• EXCERTO DO DOCUMENTO:
++++++
05 março 2014

fado

O Matthias andou uns dias muito ocupado a preparar uma apresentação sobre o tema "fado". Contei-lhe o que sabia, com teorias estapafúrdias que o faziam rir muito (por exemplo, quando explicava que o fado não podia ter origem mourisca, porque à música mourisca falta o plim-plim das guitarras no final) (é tão bom ter filhos que se riem connosco!) e ele pesquisou o resto. Esta manhã disse-me que ia terminar com o Carlos do Carmo na Eurovisão. "Isso não é fado!", disse eu, muito atrapalhada, e fui ao youtube ver de perto a confusão em que o rapaz se ia meter.



Fiquei comovida. Já nem me lembrava do Carlos do Carmo na Eurovisão, e afinal ainda sei mais de metade desta canção de cor. Aquelas guitarras de fadistas no palco europeu. O Carlos do Carmo a referir o fado em 1976, numa altura em que ainda estava tão conotado com o regime anterior.
Meu rico povo. Meu rico filho, que inadvertidamente me pôs uma cor especial no princípio da manhã.

A apresentação correu bem. Os outros alunos riram muito - desconfio que o Matthias levou para a aula as piadas que me foram escapando enquanto fazia o jantar. A Amália foi muito aplaudida, num registo entre a brincadeira e a sincera admiração. A turma chegou à conclusão que fado com a Amália é que é, e que as cantoras modernas são diferentes, mas não vão tão longe. Perguntaram qual era a origem do sentimento "saudade" (ele desenrascou-se como pôde com algumas considerações sobre os descobrimentos), e se se pode beber quando se está a ouvir fado (respondeu que sim - se não se pode, e virem alguns alemãezitos em Lisboa a fazer isso, já sabem: vão falar com eles e perguntem-lhes se conhecem o Matthias).
A professora agradeceu-lhe por ter alargado os horizontes de todos, e deu a nota máxima.

**

Aulas de música no último ano do ensino secundário, numa escola vocacionada para as ciências - às vezes dá-me vontade de trocar de vida com o meu filho. Por exemplo outro dia, quando ele contou que tiveram um teste sobre um Lied de Schubert. A professora deixou ouvir a canção três vezes, e depois os alunos ficaram muito aflitos quando descobriram que só tinham 70 minutos para escrever sobre aquela peça. Quando é que eu alguma vez saberei o suficiente sobre Schubert e sobre Lieder para sentir que 70 minutos é pouco tempo para analisar uma canção?
Se alguém me vier dizer que no meu tempo é que a escola era boa, vai ter que ouvir.


10 comentários:

Cristina Gomes da Silva disse...

"A escola de antigamente ensinava as estações e apeadeiros, a escola actual ensina a viajar", escrito por um homem do norte, Manuel Sarmento, algures no tempo. Só quem tem horizontes estreitos se recusa a viajar, recusando do mesmo passo, crescer. Crescer consigo e com os outros. Dá aí os parabéns ao Mathias. Beijinhos de cá

Maria J Lourinho disse...
++++++
• EXCERTOS DOS DADOS:
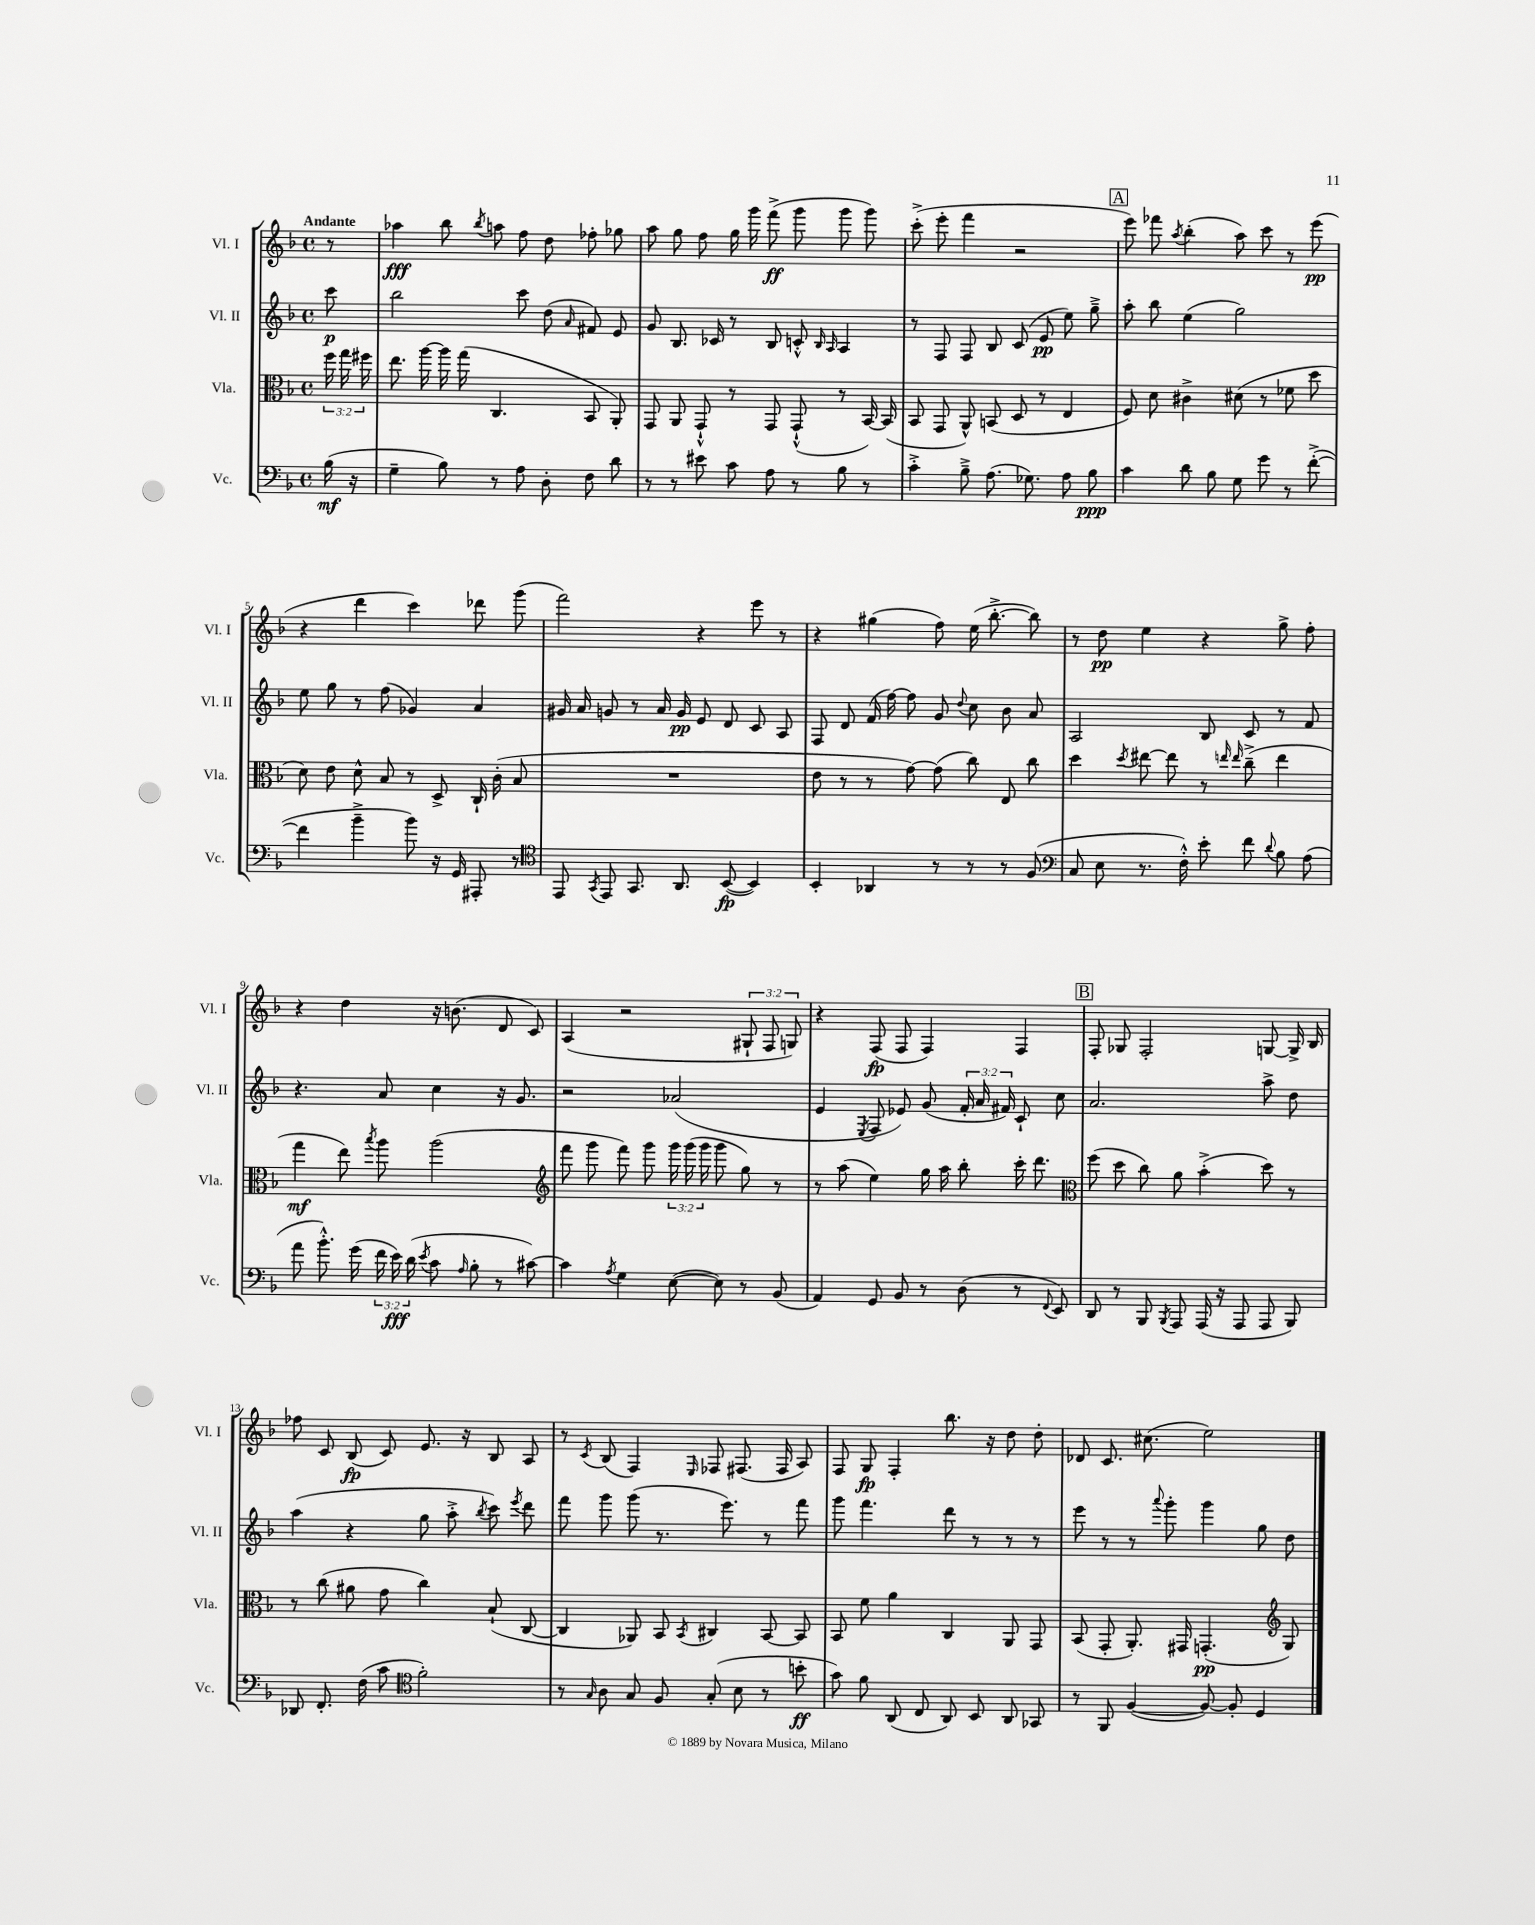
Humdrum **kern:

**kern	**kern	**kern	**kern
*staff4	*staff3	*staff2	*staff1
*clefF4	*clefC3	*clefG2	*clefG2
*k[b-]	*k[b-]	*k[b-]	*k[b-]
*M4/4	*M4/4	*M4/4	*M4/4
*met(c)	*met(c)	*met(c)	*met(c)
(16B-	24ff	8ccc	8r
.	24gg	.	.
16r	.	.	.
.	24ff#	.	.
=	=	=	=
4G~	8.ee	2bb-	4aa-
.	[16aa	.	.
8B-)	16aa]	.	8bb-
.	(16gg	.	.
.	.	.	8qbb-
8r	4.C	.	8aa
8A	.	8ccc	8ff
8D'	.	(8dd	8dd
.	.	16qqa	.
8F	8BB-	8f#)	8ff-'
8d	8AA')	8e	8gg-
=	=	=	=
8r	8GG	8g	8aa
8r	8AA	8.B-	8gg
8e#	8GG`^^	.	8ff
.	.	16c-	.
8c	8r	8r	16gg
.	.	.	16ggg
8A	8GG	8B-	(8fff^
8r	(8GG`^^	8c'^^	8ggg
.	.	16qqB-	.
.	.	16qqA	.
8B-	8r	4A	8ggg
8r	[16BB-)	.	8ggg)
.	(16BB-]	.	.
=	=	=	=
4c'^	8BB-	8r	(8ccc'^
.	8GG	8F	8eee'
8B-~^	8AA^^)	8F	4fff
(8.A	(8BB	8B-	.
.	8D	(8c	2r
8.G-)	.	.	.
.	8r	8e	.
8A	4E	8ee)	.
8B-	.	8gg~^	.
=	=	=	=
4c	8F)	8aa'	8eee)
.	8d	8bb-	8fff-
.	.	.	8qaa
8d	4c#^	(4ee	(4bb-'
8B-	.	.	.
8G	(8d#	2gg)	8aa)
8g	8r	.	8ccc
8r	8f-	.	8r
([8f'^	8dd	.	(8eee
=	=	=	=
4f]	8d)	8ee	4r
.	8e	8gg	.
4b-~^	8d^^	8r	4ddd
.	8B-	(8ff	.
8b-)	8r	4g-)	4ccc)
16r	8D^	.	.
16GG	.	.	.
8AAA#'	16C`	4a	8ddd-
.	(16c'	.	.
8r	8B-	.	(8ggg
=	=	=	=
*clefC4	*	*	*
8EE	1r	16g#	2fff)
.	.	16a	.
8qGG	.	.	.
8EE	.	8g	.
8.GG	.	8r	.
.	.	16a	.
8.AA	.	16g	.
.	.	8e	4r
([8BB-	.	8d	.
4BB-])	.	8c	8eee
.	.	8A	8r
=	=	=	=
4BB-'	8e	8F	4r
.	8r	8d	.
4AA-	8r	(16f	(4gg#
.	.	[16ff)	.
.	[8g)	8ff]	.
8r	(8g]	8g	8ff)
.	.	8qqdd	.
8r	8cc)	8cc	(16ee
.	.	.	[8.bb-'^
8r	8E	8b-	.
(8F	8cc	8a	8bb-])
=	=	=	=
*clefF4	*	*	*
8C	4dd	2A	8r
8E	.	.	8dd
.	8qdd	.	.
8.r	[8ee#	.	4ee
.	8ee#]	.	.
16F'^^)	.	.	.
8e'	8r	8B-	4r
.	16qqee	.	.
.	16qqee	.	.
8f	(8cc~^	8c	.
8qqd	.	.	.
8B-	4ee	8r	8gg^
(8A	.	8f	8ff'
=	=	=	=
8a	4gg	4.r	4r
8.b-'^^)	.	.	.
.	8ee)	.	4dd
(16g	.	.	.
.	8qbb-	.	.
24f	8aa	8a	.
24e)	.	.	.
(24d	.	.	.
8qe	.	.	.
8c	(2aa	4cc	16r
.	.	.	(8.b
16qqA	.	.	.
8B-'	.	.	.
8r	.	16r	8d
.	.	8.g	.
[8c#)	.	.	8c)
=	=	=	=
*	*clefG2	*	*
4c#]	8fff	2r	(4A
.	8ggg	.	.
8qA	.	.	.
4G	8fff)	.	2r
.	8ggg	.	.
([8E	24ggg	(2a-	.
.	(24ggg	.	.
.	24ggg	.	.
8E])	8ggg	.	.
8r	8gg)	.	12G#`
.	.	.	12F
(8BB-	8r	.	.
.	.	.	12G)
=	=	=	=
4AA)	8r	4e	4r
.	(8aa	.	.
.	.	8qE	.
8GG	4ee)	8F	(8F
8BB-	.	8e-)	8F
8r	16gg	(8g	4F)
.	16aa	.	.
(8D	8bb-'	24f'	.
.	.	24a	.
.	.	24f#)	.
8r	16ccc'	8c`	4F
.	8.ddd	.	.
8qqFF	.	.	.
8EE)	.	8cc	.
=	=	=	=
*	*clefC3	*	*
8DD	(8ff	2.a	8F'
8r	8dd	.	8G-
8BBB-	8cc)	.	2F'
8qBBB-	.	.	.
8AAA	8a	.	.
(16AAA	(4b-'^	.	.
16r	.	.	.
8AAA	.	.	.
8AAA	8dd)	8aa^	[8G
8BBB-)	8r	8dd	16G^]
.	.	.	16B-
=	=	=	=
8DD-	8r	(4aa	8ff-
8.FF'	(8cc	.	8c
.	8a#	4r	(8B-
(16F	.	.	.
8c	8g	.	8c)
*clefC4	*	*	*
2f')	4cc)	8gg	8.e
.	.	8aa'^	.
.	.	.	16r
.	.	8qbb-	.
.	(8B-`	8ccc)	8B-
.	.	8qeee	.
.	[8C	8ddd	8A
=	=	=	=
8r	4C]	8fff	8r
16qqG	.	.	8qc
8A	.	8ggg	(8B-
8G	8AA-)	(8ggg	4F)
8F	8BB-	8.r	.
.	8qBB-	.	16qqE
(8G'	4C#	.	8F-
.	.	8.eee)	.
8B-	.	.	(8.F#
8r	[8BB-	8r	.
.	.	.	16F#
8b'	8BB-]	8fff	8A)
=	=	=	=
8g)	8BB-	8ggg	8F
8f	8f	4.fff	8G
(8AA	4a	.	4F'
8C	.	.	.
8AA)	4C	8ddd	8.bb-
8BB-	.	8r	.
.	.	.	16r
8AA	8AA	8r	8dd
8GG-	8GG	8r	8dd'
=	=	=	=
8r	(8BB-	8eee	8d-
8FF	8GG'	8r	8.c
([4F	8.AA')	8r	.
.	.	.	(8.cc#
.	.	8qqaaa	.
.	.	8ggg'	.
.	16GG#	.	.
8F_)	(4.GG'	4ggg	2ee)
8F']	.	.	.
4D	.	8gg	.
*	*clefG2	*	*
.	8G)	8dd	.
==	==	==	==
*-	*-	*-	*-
++++++
• O SEU OBJETIVO: Transcreva da publicação sobre o fado o trecho que abre com as palavras que contêm "O Matthias andou" e fecha com "o regime anterior.".

• RESPOSTA AO EXERCÍCIO:
O Matthias andou uns dias muito ocupado a preparar uma apresentação sobre o tema "fado". Contei-lhe o que sabia, com teorias estapafúrdias que o faziam rir muito (por exemplo, quando explicava que o fado não podia ter origem mourisca, porque à música mourisca falta o plim-plim das guitarras no final) (é tão bom ter filhos que se riem connosco!) e ele pesquisou o resto. Esta manhã disse-me que ia terminar com o Carlos do Carmo na Eurovisão. "Isso não é fado!", disse eu, muito atrapalhada, e fui ao youtube ver de perto a confusão em que o rapaz se ia meter.



Fiquei comovida. Já nem me lembrava do Carlos do Carmo na Eurovisão, e afinal ainda sei mais de metade desta canção de cor. Aquelas guitarras de fadistas no palco europeu. O Carlos do Carmo a referir o fado em 1976, numa altura em que ainda estava tão conotado com o regime anterior.